Sans doute est-il question ici du financement conjoint des avions de combat F-35, par lequel les alliés de l'OTAN devaient payer pour le développement de l'aéronef afin d'être admissibles à des « taux inférieurs » au moment de l'achat. Ces « taux inférieurs » se sont avérés une véritable fraude, les gouvernements comme celui du Canada ayant faussé les coûts réels et ayant dû revoir la structure du financement.

L'un des ces arrangements multinationaux représentant le plus de danger est celui annoncé au sommet par le secrétaire général de l'OTAN : l'OTAN a maintenant mis sur pied une « capacité de défense contre les missiles balistiques par intérim en tant que premier pas dans la mise sur pied d'un système de défense anti-missiles de l'OTAN ». Cet aspect de la militarisation de l'Europe sous les auspices de l'OTAN révèle très précisément les préparatifs de guerre que l'OTAN est en train de mettre en place et auxquels les peuples du monde s'opposent. Des porte-parole russes ont déjà émis des déclarations pour exprimer qu'ils considèrent de tels développements comme étant hostiles et représentant une grave menace à la paix et à la sécurité dans le monde.

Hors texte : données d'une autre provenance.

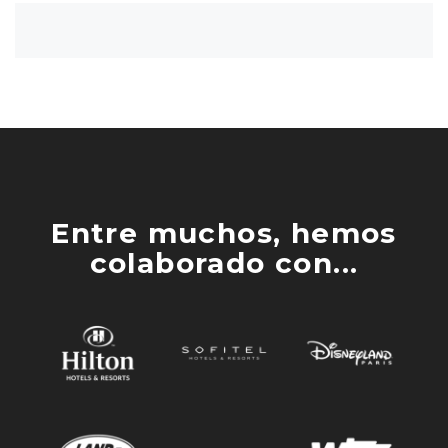
Entre muchos, hemos
colaborado con...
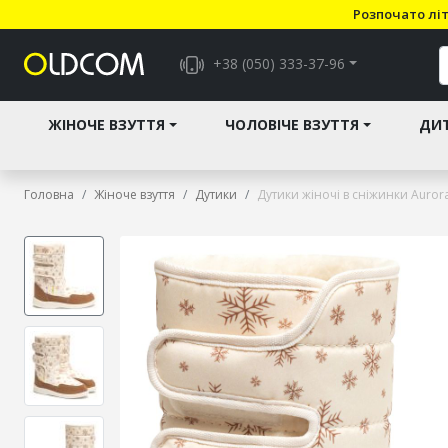
Розпочато літ
+38 (050) 333-37-96
ЖІНОЧЕ ВЗУТТЯ
ЧОЛОВІЧЕ ВЗУТТЯ
ДИТ
Головна
Жіноче взуття
Дутики
Дутики жіночі в сніжинки Auror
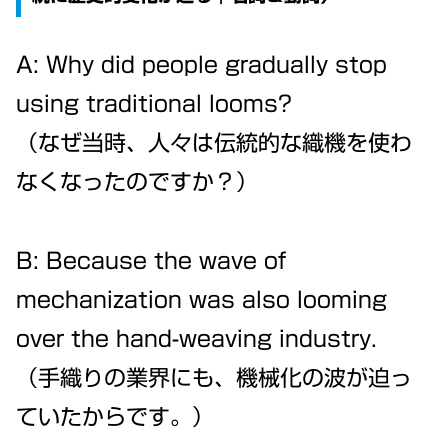
A: Why did people gradually stop
using traditional looms?
（なぜ当時、人々は伝統的な織機を使わ
なくなったのですか？）
B: Because the wave of
mechanization was also looming
over the hand-weaving industry.
（手織りの業界にも、機械化の波が迫っ
ていたからです。）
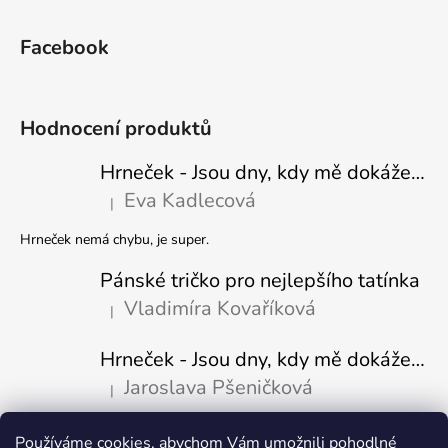
Facebook
Hodnocení produktů
Hrneček - Jsou dny, kdy mě dokáže nasrat i vzduch - Sova
Eva Kadlecová
|
Hodnocení produktu je 5 z 5 hvězdiček.
Hrneček nemá chybu, je super.
Pánské tričko pro nejlepšího tatínka
Vladimíra Kovaříková
|
Hodnocení produktu je 5 z 5 hvězdiček.
Hrneček - Jsou dny, kdy mě dokáže nasrat i vzduch-naštvaný pejsek
Jaroslava Pšeničková
|
Hodnocení produktu je 5 z 5 hvězdiček.
Používáme cookies, abychom Vám umožnili pohodlné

Au-delà de ce système anti-missile, l'OTAN a aussi annoncé qu'il allait déployer un « système allié de surveillance terrestre extrêmement sophistiqué ».

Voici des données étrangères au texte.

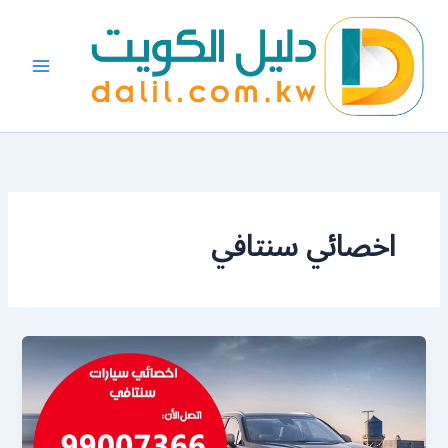
خطي
لى
لمحتوى
اخصائي سنتافي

L'intégration de nouveaux membres

En termes d'intégration de nouveaux membres au sein de l'OTAN, notons aussi l'effort déployé pour tenter d'intégrer des pays des Balkans, et d'y assurer une forte présence militaire 13 ans après l'invasion par l'OTAN de la Yougoslavie. Au sommet il a été annoncé que l'OTAN avait prolongé sa « mission de police aérienne » dans les pays baltiques et travaillait avec assurance vers l'intégration de la Bosnie et de la Herzégovine, du Monténégro et de la République de la Macédoine au sein de l'Alliance.

Note

1. Le major-général Jim Ferron est l'un des nombreux généraux canadiens à être entièrement intégrés dans les forces militaires des États-Unis. De 2009 à 2011, il a servi sous le Commandement central des États-Unis à Tampa, en Floride. Il y a tenu le poste de directeur adjoint des Stratégies, Plans et Politiques, et a participé aux opérations « Liberté immuable » en Afghanistan, à Iraqui Freedom et à Unified Protector en Libye. Il servira maintenant sous le Commandement des États-Unis dans la mission d'entraînement de l'OTAN.